Notre Dame Grad Students Petition in Favor of HHS Mandate
A group of philosophy graduate students at the University of Notre Dame recently created a petition opposing the university’s lawsuit against the HHS mandate. They even go so far as to say that by accepting the mandate – i.e., giving up Notre Dame’s right to act according to its Catholic mission – the university could better fulfill its Catholic mission.
We the undersigned members of the Notre Dame community wish to express our disagreement with the university’s decision to file a lawsuit contesting the Health and Human Services mandate that requires employee health insurance plans to provide no cost birth control coverage to employees. We understand that the university administration believes this lawsuit will advance its Catholic mission and promote freedom of conscience. We too are fully committed to freedom of conscience. However, we believe the philosophical and legal arguments strongly favor compliance with the law. Further we believe Notre Dame would better serve its Catholic mission by focusing on improving campus services for families rather than embroiling itself in a legal challenge.

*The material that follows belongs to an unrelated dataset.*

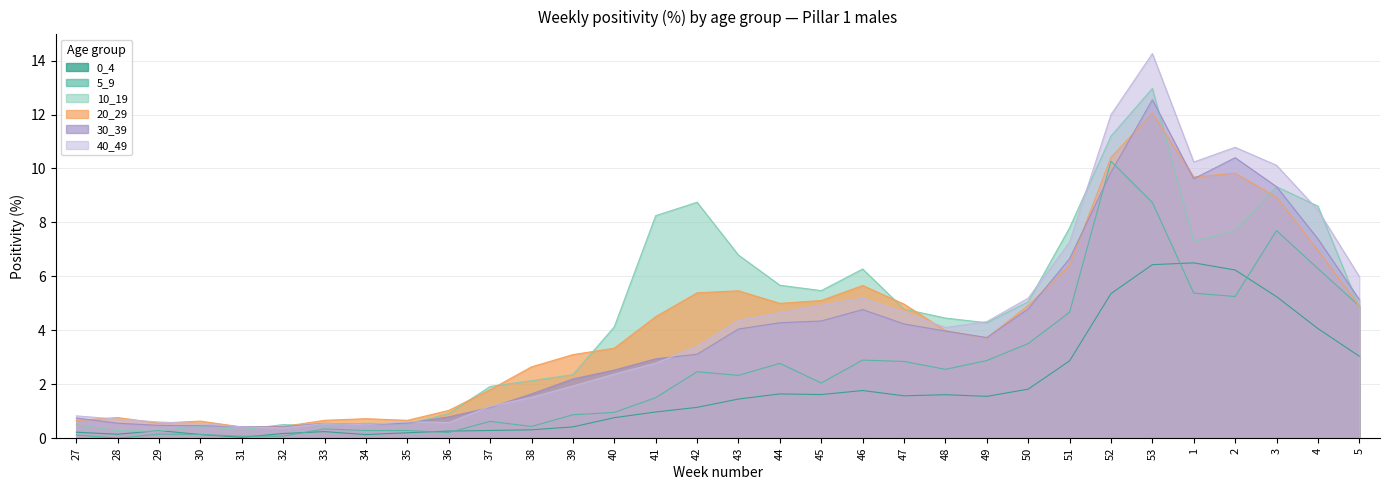

Does the chart display data point markers on the line(s)?

No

Although we recognize concerns regarding religious freedom ought to be taken seriously, it remains unclear whether providing access to artificial contraceptives actually would conflict with Catholic belief.
The students argue that the mandate might not conflict with Catholic teachings at all because of what they call “double effect” which posits that in some cases it is permissible to cause harm in the process of achieving something good under certain conditions. Their argument is that it falls under this umbrella of “double effect” in three ways:
1) The foreseen evil is not intended. (Surely those Catholics who believe artificial contraception use is wrong will not intend that any insured procure it for illicit purposes.)

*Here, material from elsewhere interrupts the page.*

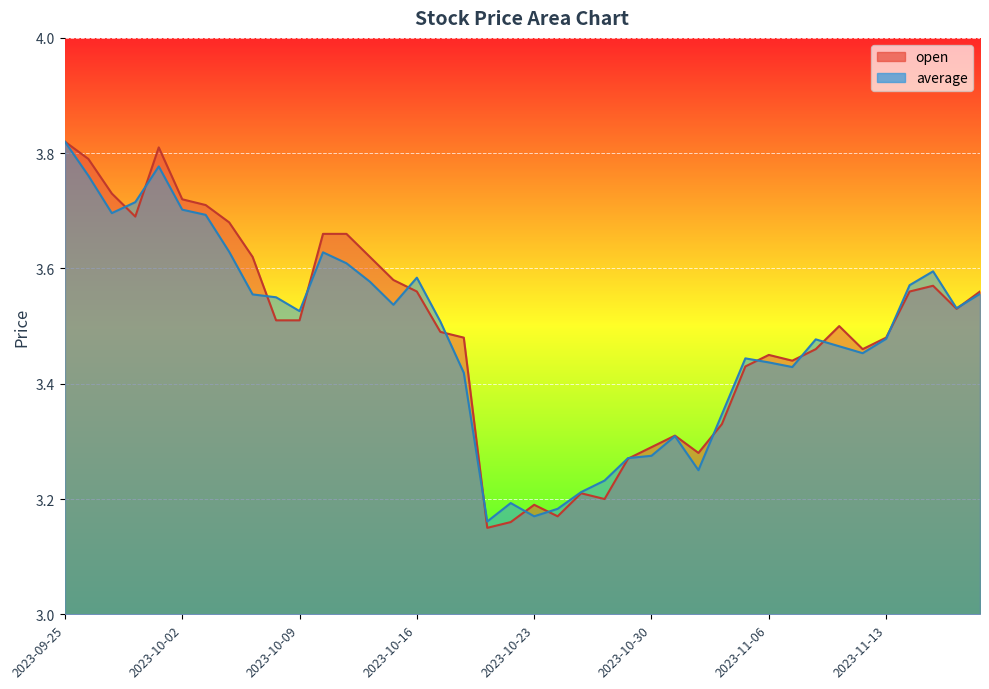

What is the sum of the average values at 2023-11-06 and 2023-10-12?

7.0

2) The good effects of the action must not be produced or caused by the foreseen harmful effects. (Complying with the law and providing healthcare to the community would not be caused by any individual’s use of contraceptives for illicit purposes.)
3) The good effects must be sufficiently desirable. (Avoiding a costly lawsuit, avoiding fines, complying with the law, and providing healthcare to the community are certainly desirable.)

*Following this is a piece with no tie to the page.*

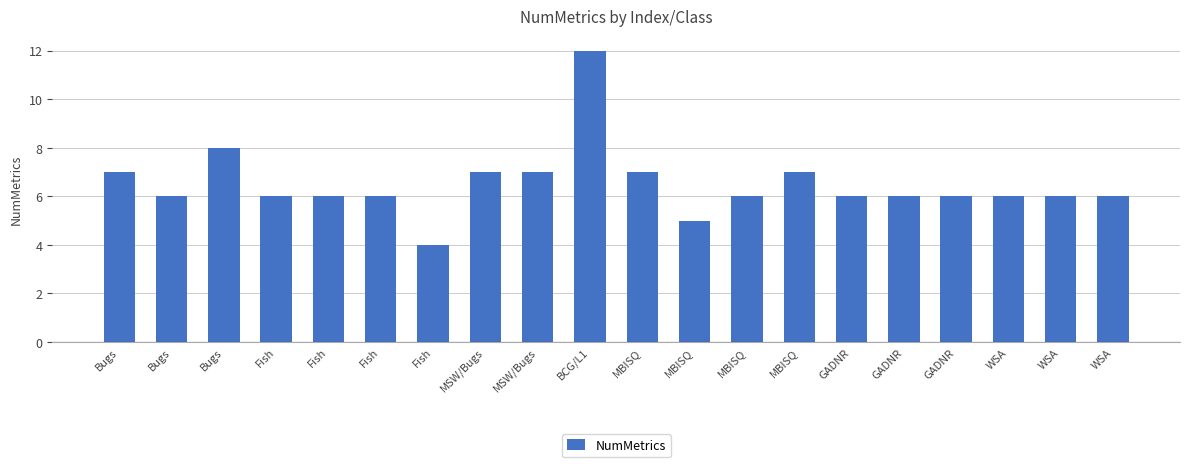

Count the number of data series in this chart.

1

The students further argue that religious freedom is not an absolute right but is one that must yield to a “compelling state interest.” And, according to the petition, the HHS mandate “does that by promoting the health of women and children.”
“By requiring its employees to purchase additional insurance or to pay out of pocket, thereby placing a not insignificant financial burden on them, Notre Dame is effectively utilizing indirect coercion and imposing its religious beliefs and practices on its employees,” the petition’s authors write.
In his letter announcing the lawsuit, Notre Dame President Father John Jenkins made clear that the university’s position had nothing to do with coercion. “We believe that, if the Government wishes to provide such services, means are available that do not compel religious organizations to serve as its agents. We do not seek to impose our religious beliefs on others; we simply ask that the Government not impose its values on the University when those values conflict with our religious teachings.”
At the time of publication, the petition had about 90 signatures.